How can you help with that? Here are some suggestions based on my "Science of Happiness" class and other readings:
- Pause to consider all the cooperation that you are grateful for in our village -- times you have been helped; times we've worked together to help others; groups and activities you've enjoyed. Consider, in particular, the help given to the village by people who do not share your views on the solar park. This might mean consideration of the farmer's helping with the Great Crane and archeology projects; providing generous use of buildings and land for village and church events; and trying to improve the land for wildlife. Or this might mean consideration of many villagers' work in the many cooperative projects I've mentioned above. Count those blessings; express your gratitude.
- Consider the common values we share. I'll bet we all moved here for pretty much the same reasons. We love the place -- the peace, the rural character, the birds, the views, the agricultural contribution of the active farms, the walks, the fresh air, and the neighborhood full of trust, cooperation, and goodwill.

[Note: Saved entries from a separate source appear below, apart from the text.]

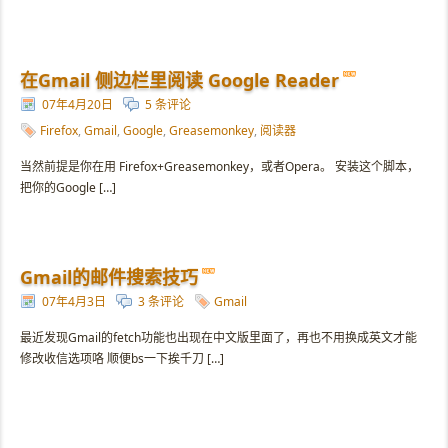
在Gmail 侧边栏里阅读 Google Reader
07年4月20日
5 条评论
Firefox
,
Gmail
,
Google
,
Greasemonkey
,
阅读器
当然前提是你在用 Firefox+Greasemonkey，或者Opera。 安装这个脚本，
把你的Google […]
Gmail的邮件搜索技巧
07年4月3日
3 条评论
Gmail
最近发现Gmail的fetch功能也出现在中文版里面了，再也不用换成英文才能
修改收信选项咯 顺便bs一下挨千刀 […]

- Strive to see things from other points of view. Put yourself in the place of the farmer, worried about depletion of the soil, unpredictable prices for milk, and numerous uncontrollable forces, including animal diseases, legal liability for people on his land, and the weather. Put yourself in the place of the resident whose greatest treasure is the view out her window -- a view that could encompass thousands of large solar panels.
- Disagree respectfully. Treasure your neighbor. Try to be as kind and generous as possible, even if you don't share his viewpoint. Don't intimidate or shout him down.
- Don't exaggerate or misrepresent in making your case, and trust the folks on the other side to do the same. There is a strong case to be made for either side and economies of the truth are both unnecessary and likely to be remembered for a long time. Calmly accept that there really are people who don't think the views will be so awful and who do believe solar energy is more eco-friendly than fracking or nuclear power plants. There really will be sheep grazing between the solar panels. There really are people whose views and deeply-held sense of the sacred, historic site will be spoiled by the large solar installation. There are honest people who have good reason to distrust energy companies.
- Do not make threats of mischief, sabotage, or withdrawal of cooperation if you don't get what you want. Whether you do or don't carry out your threats, people will remember them and it will be much harder--if not impossible--to rebuild trust. No one wants to live in a village fearing they will be the next targets of malice.
- If you can see both sides -- or grounds for compromise -- or if you are somewhere on the fence, reach out to people to start laying the groundwork for reconciliation when this is over.
- Realize this psychological truth: in a year's time, the outcome of not getting your way will not be as bad as you now fear, and the benefits of getting your way will not be as great as you now expect. This is a psychological truth, and it holds for people on all sides of this issue, however it ends up. The only thing that could block you from enjoying that happy truth is tenacious lack of goodwill for the village and your neighbors.